Kang Byung Jun, Park Kang Ryoung
Department of Computer Science, Sangmyung University, Seoul 110-743, Korea.
IEEE Trans Syst Man Cybern B Cybern. 2007 Dec;37(6):1555-66. doi: 10.1109/tsmcb.2007.907042.
In the field of biometrics, it has been reported that iris recognition techniques have shown high levels of accuracy because unique patterns of the human iris, which has very many degrees of freedom, are used. However, because conventional iris cameras have small depth-of-field (DOF) areas, input iris images can easily be blurred, which can lead to lower recognition performance, since iris patterns are transformed by the blurring caused by optical defocusing. To overcome these problems, an autofocusing camera can be used. However, this inevitably increases the cost, size, and complexity of the system. Therefore, we propose a new real-time iris image-restoration method, which can increase the camera's DOF without requiring any additional hardware. This paper presents five novelties as compared to previous works: 1) by excluding eyelash and eyelid regions, it is possible to obtain more accurate focus scores from input iris images; 2) the parameter of the point spread function (PSF) can be estimated in terms of camera optics and measured focus scores; therefore, parameter estimation is more accurate than it has been in previous research; 3) because the PSF parameter can be obtained by using a predetermined equation, iris image restoration can be done in real-time; 4) by using a constrained least square (CLS) restoration filter that considers noise, performance can be greatly enhanced; and 5) restoration accuracy can also be enhanced by estimating the weight value of the noise-regularization term of the CLS filter according to the amount of image blurring. Experimental results showed that iris recognition errors when using the proposed restoration method were greatly reduced as compared to those results achieved without restoration or those achieved using previous iris-restoration methods.

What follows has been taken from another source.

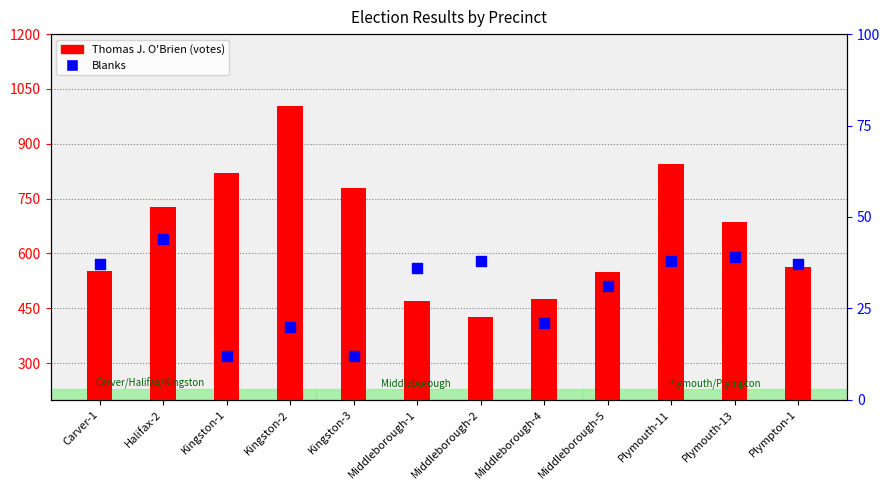

Which series has the largest total across all categories?

Thomas J. O'Brien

在生物识别领域,据报道,虹膜识别技术已显示出很高的准确率,因为它利用了人类虹膜具有非常多自由度的独特模式。然而,由于传统的虹膜相机景深(DOF)区域较小,输入的虹膜图像很容易模糊,这可能导致识别性能下降,因为虹膜模式会因光学散焦引起的模糊而发生变化。为了克服这些问题,可以使用自动对焦相机。然而,这不可避免地会增加系统的成本、尺寸和复杂性。因此,我们提出了一种新的实时虹膜图像恢复方法,该方法可以增加相机的景深,而无需任何额外的硬件。与以前的工作相比,本文提出了五个新颖之处:1)通过排除睫毛和眼睑区域,可以从输入的虹膜图像中获得更准确的对焦分数;2)可以根据相机光学原理和测量的对焦分数来估计点扩散函数(PSF)的参数;因此,参数估计比以前的研究更准确;3)由于可以通过使用预定方程获得PSF参数,因此可以实时进行虹膜图像恢复;4)通过使用考虑噪声的约束最小二乘(CLS)恢复滤波器,可以大大提高性能;5)还可以根据图像模糊量估计CLS滤波器的噪声正则化项的权重值,从而提高恢复精度。实验结果表明,与未进行恢复或使用以前的虹膜恢复方法所获得的结果相比,使用所提出的恢复方法时虹膜识别错误大大减少。